#### Passage provided
8 notes · View notes
lotus-tower · 1 year
Text
the orochi revisited: the takagin edit
the digital version of yaoizine vol.2 has been out for a while, so i thought i'd finally post my essay on here! some of the jokes don't work as well without the context of the zine's cover but lol. hope you enjoy anyway. a very brief overview of the takagin relationship in relation to my first essay's framework
The following paper is a commentary on and tribute to My Orochi Stood Up: A Draconic Response to "eat shit and die” (1948), in celebration of its 75th anniversary. Though much has changed in the anal-ytic landscape since Orochi was first published, much is still the same. As the pioneer of ouroboros theory, a now interdisciplinary framework that has made many valuable contributions to the study of literature both anally inclined and not, My Orochi Stood Up is a foundational work that has remained relevant and resonant across years and disciplines. However, in this text I will be focusing on Orochi’s roots first and foremost as a piece of Gintamaology.
To begin, we must acknowledge that it is impossible to discuss My Orochi Stood Up without also accounting for the work it was written in response to, T. S. Hirt’s eat shit and die (1938), or the original unnamed poem where most of its ideas first took shape (1944). Unfortunately, providing a commentary of the former would be beyond the scope of this paper. Readers interested in anality are strongly encouraged to familiarize themselves with this watershed text in Gintama escatology, as it lays the groundwork for everything that follows. As for the poem, it is referenced at length in My Orochi Stood Up, but I have decided to omit mention of it–among many other things–owing to this journal’s physical constraints. While I regret the necessity of this, there is simply too much to say on the subject of “the pole and the hole” in Gintama–particularly the pole, which Gintama explores with endless fascination. The sword, the pillar, the Terminal, the gravestone, the tree–with its fondness for substitution as well as its love of dirty things, Gintama’s collection of treasured motifs has no shortage of things that stand erect.
########
#### Data entries
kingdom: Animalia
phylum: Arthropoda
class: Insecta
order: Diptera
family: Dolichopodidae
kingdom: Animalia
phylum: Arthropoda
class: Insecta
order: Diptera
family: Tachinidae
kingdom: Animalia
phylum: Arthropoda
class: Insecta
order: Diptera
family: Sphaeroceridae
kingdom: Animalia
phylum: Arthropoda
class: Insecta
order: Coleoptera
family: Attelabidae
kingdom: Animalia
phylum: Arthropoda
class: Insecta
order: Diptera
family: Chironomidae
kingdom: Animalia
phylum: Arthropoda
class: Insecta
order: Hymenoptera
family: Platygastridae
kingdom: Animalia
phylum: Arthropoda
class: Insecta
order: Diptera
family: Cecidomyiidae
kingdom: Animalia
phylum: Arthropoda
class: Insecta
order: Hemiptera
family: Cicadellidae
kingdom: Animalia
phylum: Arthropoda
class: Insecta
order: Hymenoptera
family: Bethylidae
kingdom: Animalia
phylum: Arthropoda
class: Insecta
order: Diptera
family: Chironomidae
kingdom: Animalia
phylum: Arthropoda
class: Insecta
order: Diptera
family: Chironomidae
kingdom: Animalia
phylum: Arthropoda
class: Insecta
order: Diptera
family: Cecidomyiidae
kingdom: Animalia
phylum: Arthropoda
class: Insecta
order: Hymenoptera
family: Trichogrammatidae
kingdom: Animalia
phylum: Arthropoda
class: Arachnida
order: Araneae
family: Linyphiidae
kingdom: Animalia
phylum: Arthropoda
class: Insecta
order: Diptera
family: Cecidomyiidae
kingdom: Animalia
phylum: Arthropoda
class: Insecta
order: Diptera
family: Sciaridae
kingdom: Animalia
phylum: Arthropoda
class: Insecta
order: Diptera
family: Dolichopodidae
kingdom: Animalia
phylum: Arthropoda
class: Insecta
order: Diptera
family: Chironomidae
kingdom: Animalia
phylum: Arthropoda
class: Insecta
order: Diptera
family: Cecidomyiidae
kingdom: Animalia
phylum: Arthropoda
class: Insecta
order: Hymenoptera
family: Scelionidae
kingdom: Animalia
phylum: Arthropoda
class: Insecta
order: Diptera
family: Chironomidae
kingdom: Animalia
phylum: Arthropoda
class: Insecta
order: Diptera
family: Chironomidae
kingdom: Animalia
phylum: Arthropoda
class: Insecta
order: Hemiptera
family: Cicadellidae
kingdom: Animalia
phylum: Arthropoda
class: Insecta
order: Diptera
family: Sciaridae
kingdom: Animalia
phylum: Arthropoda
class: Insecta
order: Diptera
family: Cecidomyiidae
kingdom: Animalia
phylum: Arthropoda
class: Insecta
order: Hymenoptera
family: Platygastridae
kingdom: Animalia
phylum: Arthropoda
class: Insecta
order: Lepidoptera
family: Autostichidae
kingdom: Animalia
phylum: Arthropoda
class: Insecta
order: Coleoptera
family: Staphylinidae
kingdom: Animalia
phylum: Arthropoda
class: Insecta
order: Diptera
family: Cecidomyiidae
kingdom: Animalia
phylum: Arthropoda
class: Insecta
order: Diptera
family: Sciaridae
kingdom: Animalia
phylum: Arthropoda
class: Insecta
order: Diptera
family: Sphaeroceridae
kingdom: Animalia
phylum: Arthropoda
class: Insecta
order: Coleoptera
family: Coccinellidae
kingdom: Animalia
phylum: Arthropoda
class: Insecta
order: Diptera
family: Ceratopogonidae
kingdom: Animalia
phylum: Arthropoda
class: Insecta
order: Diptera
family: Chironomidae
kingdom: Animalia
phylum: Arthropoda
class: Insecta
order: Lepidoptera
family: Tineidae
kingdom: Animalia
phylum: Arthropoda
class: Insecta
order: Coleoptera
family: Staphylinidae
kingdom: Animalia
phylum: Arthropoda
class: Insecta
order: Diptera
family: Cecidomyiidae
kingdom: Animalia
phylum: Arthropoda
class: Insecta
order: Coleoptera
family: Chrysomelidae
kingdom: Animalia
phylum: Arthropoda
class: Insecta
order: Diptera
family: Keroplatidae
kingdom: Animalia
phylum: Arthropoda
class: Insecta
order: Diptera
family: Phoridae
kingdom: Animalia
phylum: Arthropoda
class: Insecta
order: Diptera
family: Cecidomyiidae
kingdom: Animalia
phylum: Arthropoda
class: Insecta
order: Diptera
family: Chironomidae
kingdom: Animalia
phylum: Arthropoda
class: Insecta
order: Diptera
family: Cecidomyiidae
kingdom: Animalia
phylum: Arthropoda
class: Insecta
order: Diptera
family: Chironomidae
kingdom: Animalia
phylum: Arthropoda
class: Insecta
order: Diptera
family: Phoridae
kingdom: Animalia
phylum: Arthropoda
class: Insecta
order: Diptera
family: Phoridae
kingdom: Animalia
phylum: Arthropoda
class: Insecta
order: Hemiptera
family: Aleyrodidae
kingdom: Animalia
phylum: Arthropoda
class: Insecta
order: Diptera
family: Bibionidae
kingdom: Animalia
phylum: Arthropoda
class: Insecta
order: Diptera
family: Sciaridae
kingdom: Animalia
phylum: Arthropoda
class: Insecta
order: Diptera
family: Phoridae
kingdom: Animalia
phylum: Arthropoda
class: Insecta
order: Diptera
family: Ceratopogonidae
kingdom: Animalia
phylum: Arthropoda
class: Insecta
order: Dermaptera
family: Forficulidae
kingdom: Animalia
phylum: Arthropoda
########
▶ What is expected
Please extend the Gintama essay above, starting right after its last sentence.

▶ Task answer
Both pole and hole are equally important to the cycle of self-fertilization first described by My Orochi Stood Up almost a century ago. Yet Orochi was, understandably, primarily preoccupied with explaining its ouroboros thesis, leaving it with limited room to discuss in-story logistics beyond the conceptual framework and Gintama’s broad thematics. As you may have guessed, this paper will attempt to do so–and for this purpose it would be more efficient to start from the bottom up, so to speak. So this essay is dedicated instead to the hole, that gaping void named as Gintama’s ultimate antagonist. Let us now revisit the holeistic framework of the serpent swallowing its tail while examining one of Gintama’s most fraught relationships: Gintoki and Takasugi. 
______________________________________________________________
First, it cannot be overstated how much Gintama relies on duality and parallel structures. The Gintama cast and narrative is constructed like a hall of mirrors, parallels upon parallels upon parallels organized on each side of a central divide. This intersecting line, as shown in Figure 1.1, is what creates the reflection in the first place, allowing characters to be mirrors (or, in the prized language of fandom, foils). One could consider it the glass of the mirror, or the organizing force of the narrative itself. The creation of this dividing line provides structure to the characters, the world, and its temporality–but it is also an act of violence. See Fig 1.1.
Fig. 1.1: ⭩🢥⮀🢛❑⮅⮡🢜
Tumblr media
On a diegetic level, bad things happen to the characters because life is difficult, and mostly similar bad things happen to everyone because the series rests upon the Joui war and its related conflicts the way a world rests on the back of a turtle. But perhaps more relevantly, Gintama’s central conceit is that one’s ultimate enemy is always oneself, so naturally all enemies can eventually be conflated. It is an efficient tautological loop. 
What separates the characters on each side of the dividing line, then, is not the degree of suffering they undergo but their response to that violence. My Orochi Stood Up terms these unfortunate souls who end up on the wrong side of the divide “hole-sided.” Their lack is caused not by their injury, but by their own response to it, by their failure, for a time, to live up to their own humanity. This is the position occupied by the antagonists (and, intermittently and continuously, yet somehow always away from the reader’s eyes, our protagonist Gintoki), those who have failed to fill the lack in their souls like responsible adults.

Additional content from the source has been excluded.